謎の壺~古代オリエントとの繋がり〜
ウームブロカント倉敷美観地区店は、オーナーのご兄弟が中国四国地方の旧家から出たアンティークを収集して、展示販売しています。
奥の部屋を覗いてみたとき、一瞬にして輝くような存在に惹きつけられました。棚に近づいて見ると、高さ12.3cmの小さな壺でした。女性的でなんとも美しい壺です。壺の足下がすっと伸びているので、ハイヒールを履いて屹立した美女に見えます。店長の岡さんに訊いてみると、オーナーが岡山県内の旧家から買い取ったもので、お茶を入れて保管する茶壺として使われた、江戸時代の薩摩焼らしいのですが、由来はよく判らないとのことでした。
お店の棚で出会った壺
壺には銘がありません。釉薬に浸けるときの指の跡が残っていますし、土を成形して乾燥させている間に少し傾いてしまっています。名も無き陶工によって、日用品として大量生産された陶器のようです。
黄金比や、白金比、白銀比といった抽象的は美しさが隠されていないかどうか計測しましたが、近い数値はありませんでした。
そもそも、こういった比率は、安定してほっとできる美しさを具現するものです。

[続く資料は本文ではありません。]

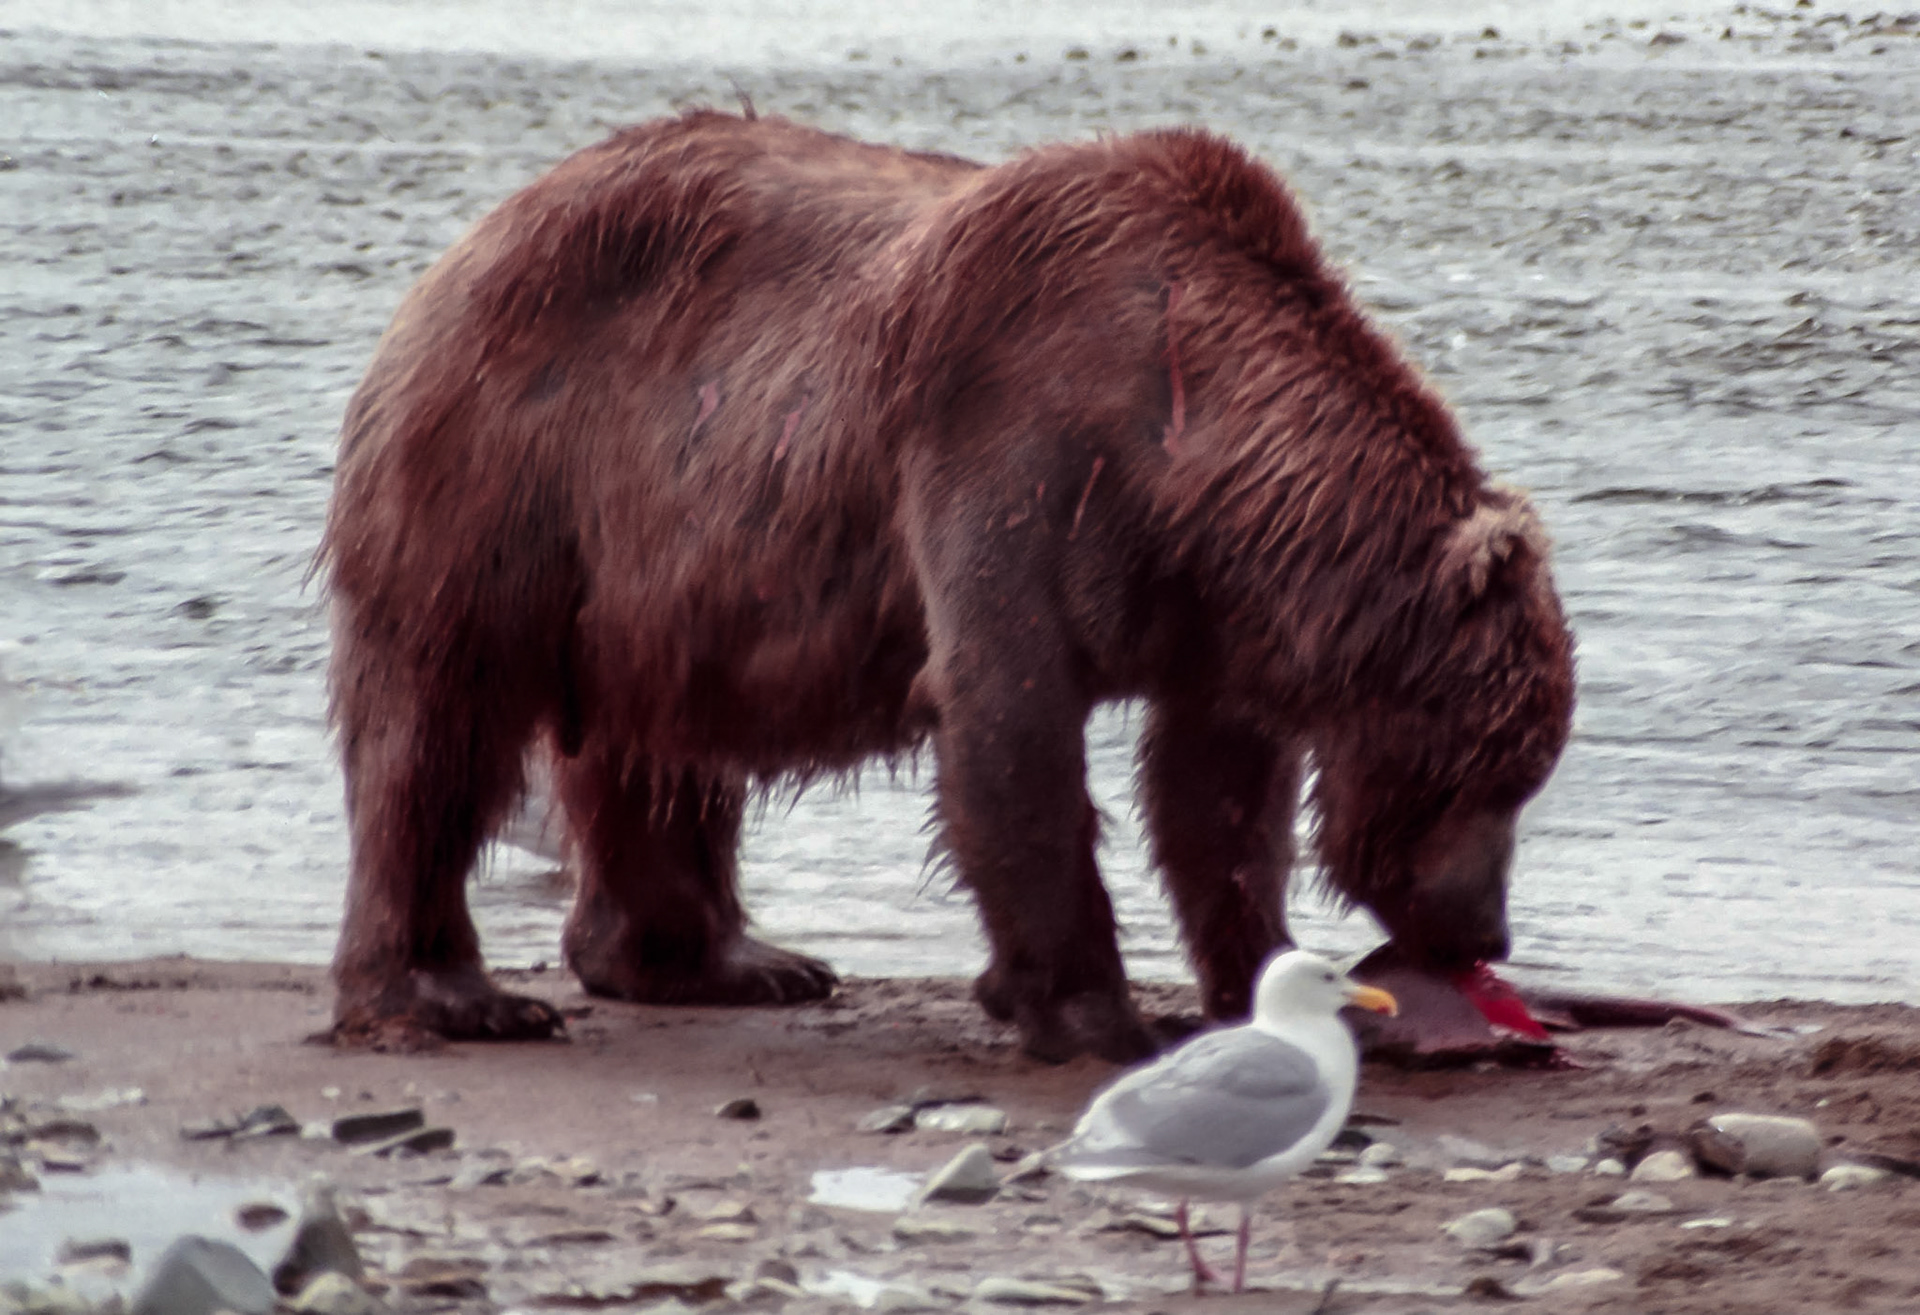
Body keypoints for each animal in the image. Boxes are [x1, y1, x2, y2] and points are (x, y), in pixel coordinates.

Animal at [319, 111, 1576, 1064]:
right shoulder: (1013, 449)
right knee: (439, 726)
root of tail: (473, 238)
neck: (1190, 453)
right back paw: (453, 993)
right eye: (1495, 769)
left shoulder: (1214, 609)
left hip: (651, 564)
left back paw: (730, 961)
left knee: (655, 747)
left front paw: (1264, 982)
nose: (1489, 929)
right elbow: (1009, 724)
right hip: (505, 468)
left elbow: (1215, 796)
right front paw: (1093, 1012)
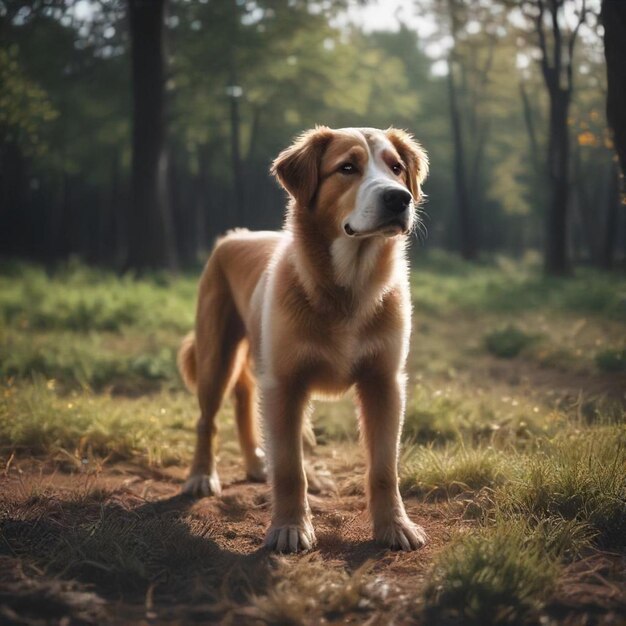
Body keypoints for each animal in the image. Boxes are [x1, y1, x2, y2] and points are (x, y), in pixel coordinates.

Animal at [178, 125, 426, 552]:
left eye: (396, 168)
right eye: (347, 168)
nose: (399, 198)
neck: (348, 288)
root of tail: (234, 235)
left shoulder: (385, 382)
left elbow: (384, 468)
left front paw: (395, 527)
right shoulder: (285, 384)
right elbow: (291, 468)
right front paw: (290, 528)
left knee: (244, 400)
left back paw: (256, 463)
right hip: (215, 356)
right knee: (206, 419)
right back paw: (201, 476)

この壺は、重心が高く、不安定な感じで、見ていると胸に迫ってきて緊張が高まりますので、普遍的な比率とは別次元の美を秘めているのでしょう。
伝統的な茶壺について調べてみると、どれも胴体が全体的にふっくらしていて、この壺のような、切れ込んだ形をした類例は見当たりませんでした。
この日本的でない、エキゾチックな美しさの由来はどこなのだろうか?その時、ふと思い浮かんだのが、岡山市立オリエント美術館で見たアンフォラの壺です。アンフォラは、オリエント世界で紀元前より使われていた、ワインや穀物を貯蔵するための陶器の壺です。この壺は、とりわけ古代ギリシャで多く造られた壺と形が似ています。
兵庫県丹波市の西山酒造場が、アンフォラをモチーフにした容器でリキュールを販売しているので取り寄せてみました。酒瓶と壺を並べてみると、思った通り、この壺がアンフォラの影響を受けているのは間違いなさそうです。
アンティークの壺とアンフォラをモチーフにした西山酒造場の酒瓶
どのようにして、江戸時代の名も無き陶工がアンフォラのことを知ったのでしょうか?謎は深まります。ですが、ともかく、江戸時代に壺と最初に出会った旧家の当主と令和の時代にいる筆者とが、オーナーのご兄弟と店長の岡さんを仲介にして、数百年の時空を越え、審美眼で繋がり合えたのです。その不思議な縁(えにし)を想い、いにしえの空気が胸を通り抜ける爽快な心持ちを味わいました。